Some key excerpts:
The decision to build the original GFS around [a] single master really helped get something out the door ... more rapidly .... [But] problems started to occur ... going from a few hundred terabytes up to petabytes, and then up to tens of petabytes ... [because of] the amount of metadata the master had to maintain.Interesting to see exposed the warts of Google File System and Bigtable. I remember when reading the Bigtable paper being surprised that it was layered on top of GFS. Those early decisions to use a file system designed for logs and batch processing of logs as the foundation for Google's interactive databases appear to have caused a lot of pain and workarounds over the years.
[Also] when you have thousands of clients all talking to the same master at the same time ... the average client isn't able to command all that many operations per second. There are applications such as MapReduce, where you might suddenly have a thousand tasks, each wanting to open a number of files. Obviously, it would take a long time to handle all those requests and the master would be under a fair amount of duress.

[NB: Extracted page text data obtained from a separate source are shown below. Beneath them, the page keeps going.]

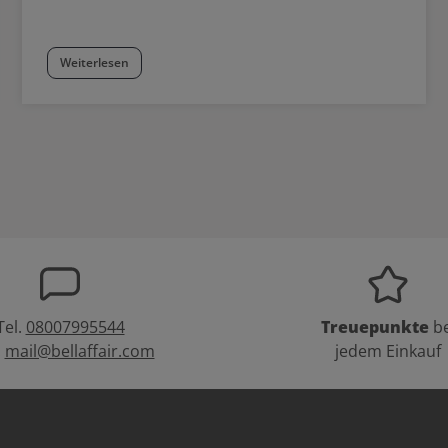
Weiterlesen
Tel.
08007995544
Treuepunkte
be
:
mail@bellaffair.com
jedem Einkauf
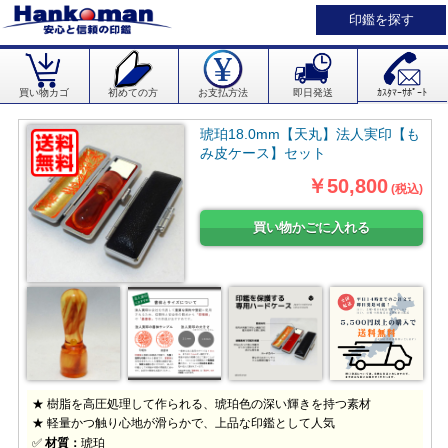
印鑑を探す
買い物カゴ
初めての方
お支払方法
即日発送
ｶｽﾀﾏｰｻﾎﾟｰﾄ
琥珀18.0mm【天丸】法人実印【も
み皮ケース】セット
￥50,800
(税込)
★ 樹脂を高圧処理して作られる、琥珀色の深い輝きを持つ素材
★ 軽量かつ触り心地が滑らかで、上品な印鑑として人気
✅
材質：
琥珀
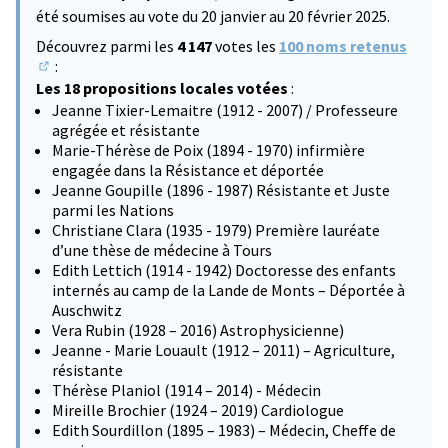
été soumises au vote du 20 janvier au 20 février 2025.
Découvrez parmi les
4 147
votes les
100 noms retenus
:
(S'ouvre dans un nouvel onglet)
Les 18 propositions locales votées
:
Jeanne Tixier-Lemaitre (1912 - 2007) / Professeure
agrégée et résistante
Marie-Thérèse de Poix (1894 - 1970) infirmière
engagée dans la Résistance et déportée
Jeanne Goupille (1896 - 1987) Résistante et Juste
parmi les Nations
Christiane Clara (1935 - 1979) Première lauréate
d’une thèse de médecine à Tours
Edith Lettich (1914 - 1942) Doctoresse des enfants
internés au camp de la Lande de Monts – Déportée à
Auschwitz
Vera Rubin (1928 – 2016) Astrophysicienne)
Jeanne - Marie Louault (1912 – 2011) – Agriculture,
résistante
Thérèse Planiol (1914 – 2014) - Médecin
Mireille Brochier (1924 – 2019) Cardiologue
Edith Sourdillon (1895 – 1983) – Médecin, Cheffe de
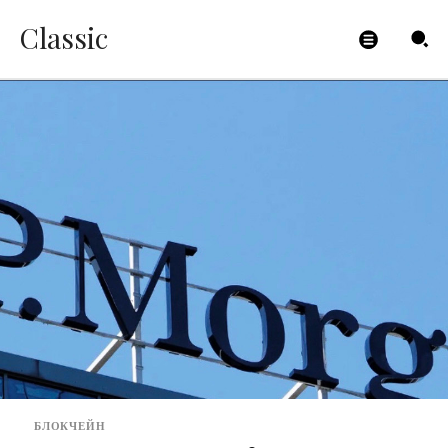
Classic
БЛОКЧЕЙН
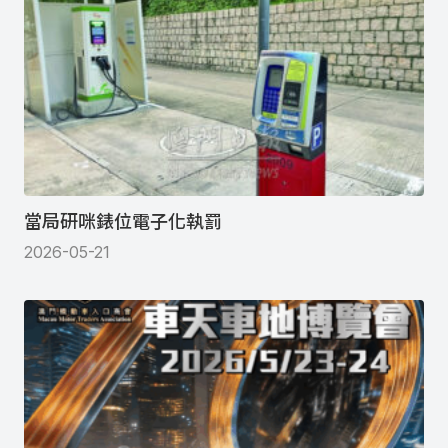
當局研咪錶位電子化執罰
2026-05-21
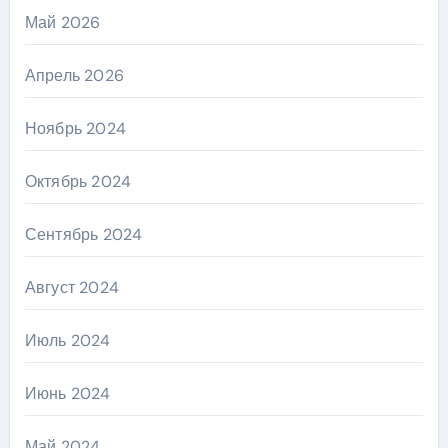
Май 2026
Апрель 2026
Ноябрь 2024
Октябрь 2024
Сентябрь 2024
Август 2024
Июль 2024
Июнь 2024
Май 2024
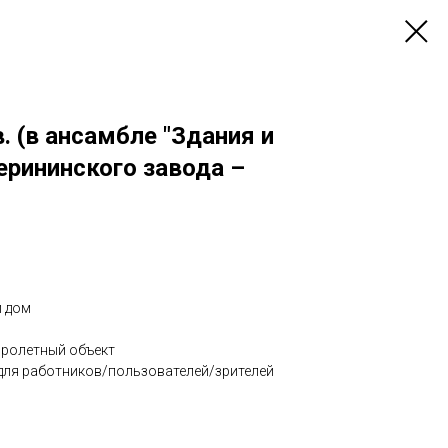
 (в ансамбле "Здания и
ерининского завода –
й дом
пролетный объект
 для работников/пользователей/зрителей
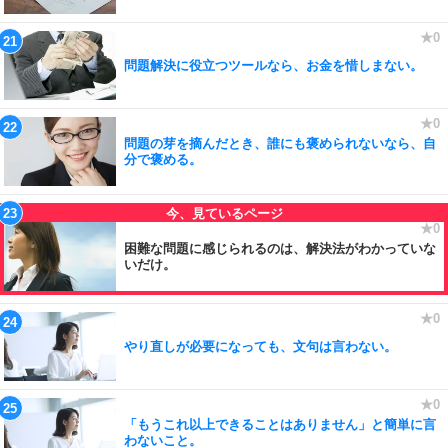
問題解決に役立つツールなら、お金を惜しまない。
問題の芽を摘んだとき、誰にも褒められないなら、自
分で褒める。
困難な問題に感じられるのは、解決法がわかっていな
いだけ。
やり直しが必要になっても、文句は言わない。
「もうこれ以上できることはありません」と簡単に言
わないこと。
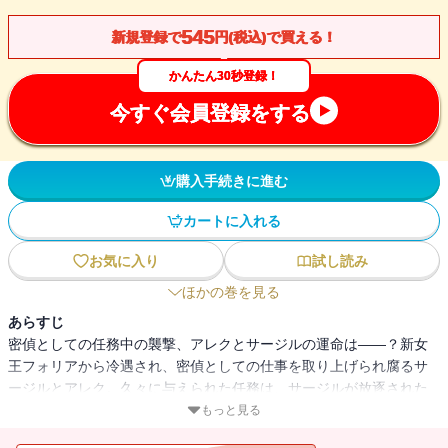
545
新規登録で
円(税込)で買える！
かんたん30秒登録！
今すぐ会員登録をする
購入手続きに進む
カートに入れる
お気に入り
試し読み
ほかの巻を見る
あらすじ
密偵としての任務中の襲撃、アレクとサージルの運命は――？新女
王フォリアから冷遇され、密偵としての仕事を取り上げられ腐るサ
ージルとアレク。久々に与えられた任務は、サージルが放逐された
故郷ボークゼアサに滞在する、クライア王女を迎えに行くことだっ
もっと見る
た。女王と王女の確執を知る二人は隠された意図を感じたもののオ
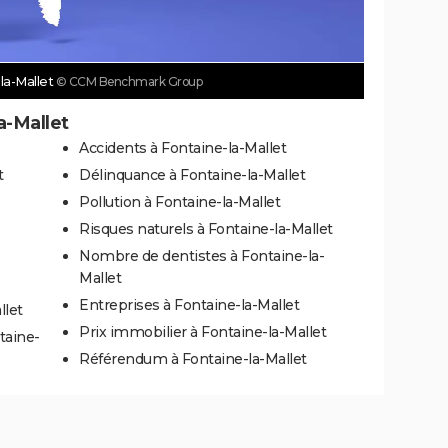
-la-Mallet
© CCM Benchmark Group
a-Mallet
Accidents à Fontaine-la-Mallet
t
Délinquance à Fontaine-la-Mallet
Pollution à Fontaine-la-Mallet
Risques naturels à Fontaine-la-Mallet
Nombre de dentistes à Fontaine-la-
Mallet
Entreprises à Fontaine-la-Mallet
llet
Prix immobilier à Fontaine-la-Mallet
taine-
Référendum à Fontaine-la-Mallet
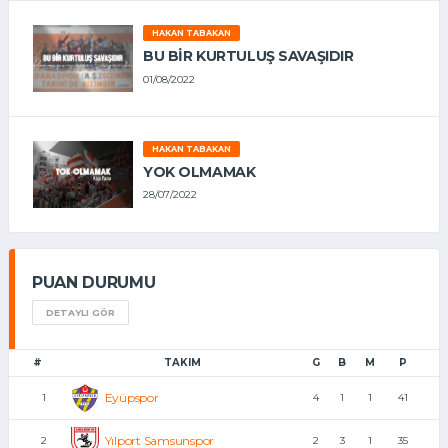
HAKAN TABAKAN
BU BİR KURTULUŞ SAVAŞIDIR
01/08/2022
HAKAN TABAKAN
YOK OLMAMAK
28/07/2022
PUAN DURUMU
DETAYLI GÖR
#
TAKIM
G
B
M
P
Eyüpspor
1
4
1
1
41
Yılport Samsunspor
2
2
3
1
35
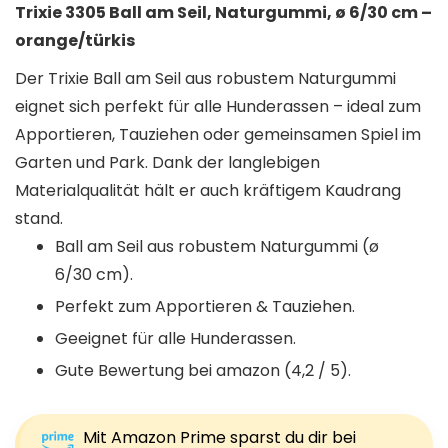
Trixie 3305 Ball am Seil, Naturgummi, ø 6/30 cm –
orange/türkis
Der Trixie Ball am Seil aus robustem Naturgummi
eignet sich perfekt für alle Hunderassen – ideal zum
Apportieren, Tauziehen oder gemeinsamen Spiel im
Garten und Park. Dank der langlebigen
Materialqualität hält er auch kräftigem Kaudrang
stand.
Ball am Seil aus robustem Naturgummi (ø
6/30 cm).
Perfekt zum Apportieren & Tauziehen.
Geeignet für alle Hunderassen.
Gute Bewertung bei amazon (4,2 / 5).
Mit Amazon Prime sparst du dir bei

64MB [was] the standard chunk size ... As the application mix changed over time, however, ways had to be found to let the system deal efficiently with large numbers of files [of] far less than 64MB (think in terms of Gmail, for example). The problem was not so much with the number of files itself, but rather with the memory demands all those [small] files made on the centralized master .... There are only a finite number of files you can accommodate before the master runs out of memory.
Many times, the most natural design for some application just wouldn't fit into GFS -- even though at first glance you would think the file count would be perfectly acceptable, it would turn out to be a problem .... BigTable ... [is] one potential remedy ... [but] I'd say that the people who have been using BigTable purely to deal with the file-count problem probably haven't been terribly happy.
The GFS design model from the get-go was all about achieving throughput, not about the latency at which it might be achieved .... Generally speaking, a hiccup on the order of a minute over the course of an hour-long batch job doesn't really show up. If you are working on Gmail, however, and you're trying to write a mutation that represents some user action, then getting stuck for a minute is really going to mess you up. We had similar issues with our master failover. Initially, GFS had no provision for automatic master failure. It was a manual process ... Our initial [automated] master-failover implementation required on the order of minutes .... Trying to build an interactive database on top of a file system designed from the start to support more batch-oriented operations has certainly proved to be a pain point.
They basically try to hide that latency since they know the system underneath isn't really all that great. The guys who built Gmail went to a multihomed model, so if one instance of your GMail account got stuck, you would basically just get moved to another data center ... That capability was needed ... [both] to ensure availability ... [and] to hide the GFS [latency] problems.
The model in GFS is that the client just continues to push the write until it succeeds. If the client ends up crashing in the middle of an operation, things are left in a bit of an indeterminate state ... RecordAppend does not offer any replay protection either. You could end up getting the data multiple times in a file. There were even situations where you could get the data in a different order ... [and then] discover the records in different orders depending on which chunks you happened to be reading ... At the time, it must have seemed like a good idea, but in retrospect I think the consensus is that it proved to be more painful than it was worth. It just doesn't meet the expectations people have of a file system, so they end up getting surprised. Then they had to figure out work-arounds.
On a related topic, a recent paper out of Google, "Using a Market Economy to Provision Compute Resources Across Planet-wide Clusters" (PDF), looks at another problem Google is having, prioritizing all the MapReduce batch jobs at Google and trying to maximize utilization of their cluster. The paper only describes a test of one promising solution, auctioning off the cluster time to incent developers to move their jobs to non-peak times and idle compute resources, but still an interesting read.
Update: A year later, rumor has it that a new version of GFS (called Colossus, aka GFS2) resolves the problems with Bigtable I described here. Quoting: "[Bigtable] is [now] underpinned by Colossus, the distributed storage platform also known as GFS2. The original Google File System ... didn't scale as well as the company would like. Colossus is specifically designed for BigTable, and for this reason it's not as suited to 'general use' as GFS was."